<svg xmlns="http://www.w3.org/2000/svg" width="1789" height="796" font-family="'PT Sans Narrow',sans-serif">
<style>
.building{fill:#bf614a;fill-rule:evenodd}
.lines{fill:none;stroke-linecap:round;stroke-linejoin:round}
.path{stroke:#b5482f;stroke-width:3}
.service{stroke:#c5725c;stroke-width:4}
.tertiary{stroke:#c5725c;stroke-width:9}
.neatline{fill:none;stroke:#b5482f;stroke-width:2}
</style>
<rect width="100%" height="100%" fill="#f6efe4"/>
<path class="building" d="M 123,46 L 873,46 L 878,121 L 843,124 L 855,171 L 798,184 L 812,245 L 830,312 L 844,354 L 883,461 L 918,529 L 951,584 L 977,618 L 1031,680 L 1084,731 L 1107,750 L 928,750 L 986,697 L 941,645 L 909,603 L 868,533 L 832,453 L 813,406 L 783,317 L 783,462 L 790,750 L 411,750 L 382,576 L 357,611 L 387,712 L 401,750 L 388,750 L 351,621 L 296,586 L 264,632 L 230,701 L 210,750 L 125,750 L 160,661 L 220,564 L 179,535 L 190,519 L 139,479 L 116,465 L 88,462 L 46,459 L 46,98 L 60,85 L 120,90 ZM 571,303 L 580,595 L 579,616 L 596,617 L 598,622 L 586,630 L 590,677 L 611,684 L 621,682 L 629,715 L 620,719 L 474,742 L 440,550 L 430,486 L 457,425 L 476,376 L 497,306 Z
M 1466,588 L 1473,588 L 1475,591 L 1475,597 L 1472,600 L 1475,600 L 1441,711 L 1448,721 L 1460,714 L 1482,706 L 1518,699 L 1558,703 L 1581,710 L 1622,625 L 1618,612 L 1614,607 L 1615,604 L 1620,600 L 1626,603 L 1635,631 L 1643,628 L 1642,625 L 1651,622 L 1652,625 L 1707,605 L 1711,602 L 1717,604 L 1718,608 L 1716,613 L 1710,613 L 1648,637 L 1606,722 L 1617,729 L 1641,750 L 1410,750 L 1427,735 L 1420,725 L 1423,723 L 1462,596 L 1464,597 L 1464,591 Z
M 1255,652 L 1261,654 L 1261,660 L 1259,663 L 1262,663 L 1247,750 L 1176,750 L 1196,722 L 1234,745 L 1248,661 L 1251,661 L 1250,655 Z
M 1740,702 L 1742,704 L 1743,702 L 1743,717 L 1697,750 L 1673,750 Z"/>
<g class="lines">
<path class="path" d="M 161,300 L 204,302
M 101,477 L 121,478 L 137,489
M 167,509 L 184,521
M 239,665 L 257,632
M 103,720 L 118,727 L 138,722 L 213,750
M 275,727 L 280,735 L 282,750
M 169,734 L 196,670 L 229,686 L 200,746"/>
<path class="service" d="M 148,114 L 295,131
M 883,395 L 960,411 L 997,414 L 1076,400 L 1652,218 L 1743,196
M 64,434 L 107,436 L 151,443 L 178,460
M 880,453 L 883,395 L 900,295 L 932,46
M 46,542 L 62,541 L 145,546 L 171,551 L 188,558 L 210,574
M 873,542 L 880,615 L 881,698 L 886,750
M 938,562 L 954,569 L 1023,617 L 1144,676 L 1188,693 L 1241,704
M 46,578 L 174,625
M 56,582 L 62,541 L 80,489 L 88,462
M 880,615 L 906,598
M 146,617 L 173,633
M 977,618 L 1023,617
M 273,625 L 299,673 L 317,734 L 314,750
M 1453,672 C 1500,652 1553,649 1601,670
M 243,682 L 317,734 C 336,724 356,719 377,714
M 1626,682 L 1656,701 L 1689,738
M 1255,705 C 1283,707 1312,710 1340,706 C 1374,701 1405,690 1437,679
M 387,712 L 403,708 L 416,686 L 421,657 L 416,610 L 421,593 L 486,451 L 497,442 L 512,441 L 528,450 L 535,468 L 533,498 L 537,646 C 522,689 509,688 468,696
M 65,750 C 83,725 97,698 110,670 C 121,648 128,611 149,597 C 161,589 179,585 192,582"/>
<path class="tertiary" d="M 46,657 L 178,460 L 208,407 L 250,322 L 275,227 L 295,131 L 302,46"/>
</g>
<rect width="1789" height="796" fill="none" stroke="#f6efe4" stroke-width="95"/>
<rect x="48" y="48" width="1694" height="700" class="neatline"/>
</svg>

◆ **TASK REQUIREMENTS**
Each line of the listing needs to be transcribed exactly.

◆ **ANSWER FOR THE TASK**
<svg xmlns="http://www.w3.org/2000/svg" width="1789" height="796" font-family="'PT Sans Narrow',sans-serif">
<style>
.building{fill:#bf614a;fill-rule:evenodd}
.lines{fill:none;stroke-linecap:round;stroke-linejoin:round}
.path{stroke:#b5482f;stroke-width:3}
.service{stroke:#c5725c;stroke-width:4}
.tertiary{stroke:#c5725c;stroke-width:9}
.neatline{fill:none;stroke:#b5482f;stroke-width:2}
</style>
<rect width="100%" height="100%" fill="#f6efe4"/>
<path class="building" d="M 123,46 L 873,46 L 878,121 L 843,124 L 855,171 L 798,184 L 812,245 L 830,312 L 844,354 L 883,461 L 918,529 L 951,584 L 977,618 L 1031,680 L 1084,731 L 1107,750 L 928,750 L 986,697 L 941,645 L 909,603 L 868,533 L 832,453 L 813,406 L 783,317 L 783,462 L 790,750 L 411,750 L 382,576 L 357,611 L 387,712 L 401,750 L 388,750 L 351,621 L 296,586 L 264,632 L 230,701 L 210,750 L 125,750 L 160,661 L 220,564 L 179,535 L 190,519 L 139,479 L 116,465 L 88,462 L 46,459 L 46,98 L 60,85 L 120,90 ZM 571,303 L 580,595 L 579,616 L 596,617 L 598,622 L 586,630 L 590,677 L 611,684 L 621,682 L 629,715 L 620,719 L 474,742 L 440,550 L 430,486 L 457,425 L 476,376 L 497,306 Z
M 1466,588 L 1473,588 L 1475,591 L 1475,597 L 1472,600 L 1475,600 L 1441,711 L 1448,721 L 1460,714 L 1482,706 L 1518,699 L 1558,703 L 1581,710 L 1622,625 L 1618,612 L 1614,607 L 1615,604 L 1620,600 L 1626,603 L 1635,631 L 1643,628 L 1642,625 L 1651,622 L 1652,625 L 1707,605 L 1711,602 L 1717,604 L 1718,608 L 1716,613 L 1710,613 L 1648,637 L 1606,722 L 1617,729 L 1641,750 L 1410,750 L 1427,735 L 1420,725 L 1423,723 L 1462,596 L 1464,597 L 1464,591 Z
M 1255,652 L 1261,654 L 1261,660 L 1259,663 L 1262,663 L 1247,750 L 1176,750 L 1196,722 L 1234,745 L 1248,661 L 1251,661 L 1250,655 Z
M 1740,702 L 1742,704 L 1743,702 L 1743,717 L 1697,750 L 1673,750 Z"/>
<g class="lines">
<path class="path" d="M 161,300 L 204,302
M 101,477 L 121,478 L 137,489
M 167,509 L 184,521
M 239,665 L 257,632
M 103,720 L 118,727 L 138,722 L 213,750
M 275,727 L 280,735 L 282,750
M 169,734 L 196,670 L 229,686 L 200,746"/>
<path class="service" d="M 148,114 L 295,131
M 883,395 L 960,411 L 997,414 L 1076,400 L 1652,218 L 1743,196
M 64,434 L 107,436 L 151,443 L 178,460
M 880,453 L 883,395 L 900,295 L 932,46
M 46,542 L 62,541 L 145,546 L 171,551 L 188,558 L 210,574
M 873,542 L 880,615 L 881,698 L 886,750
M 938,562 L 954,569 L 1023,617 L 1144,676 L 1188,693 L 1241,704
M 46,578 L 174,625
M 56,582 L 62,541 L 80,489 L 88,462
M 880,615 L 906,598
M 146,617 L 173,633
M 977,618 L 1023,617
M 273,625 L 299,673 L 317,734 L 314,750
M 1453,672 C 1500,652 1553,649 1601,670
M 243,682 L 317,734 C 336,724 356,719 377,714
M 1626,682 L 1656,701 L 1689,738
M 1255,705 C 1283,707 1312,710 1340,706 C 1374,701 1405,690 1437,679
M 387,712 L 403,708 L 416,686 L 421,657 L 416,610 L 421,593 L 486,451 L 497,442 L 512,441 L 528,450 L 535,468 L 533,498 L 537,646 C 522,689 509,688 468,696
M 65,750 C 83,725 97,698 110,670 C 121,648 128,611 149,597 C 161,589 179,585 192,582"/>
<path class="tertiary" d="M 46,657 L 178,460 L 208,407 L 250,322 L 275,227 L 295,131 L 302,46"/>
</g>
<rect width="1789" height="796" fill="none" stroke="#f6efe4" stroke-width="95"/>
<rect x="48" y="48" width="1694" height="700" class="neatline"/>
</svg>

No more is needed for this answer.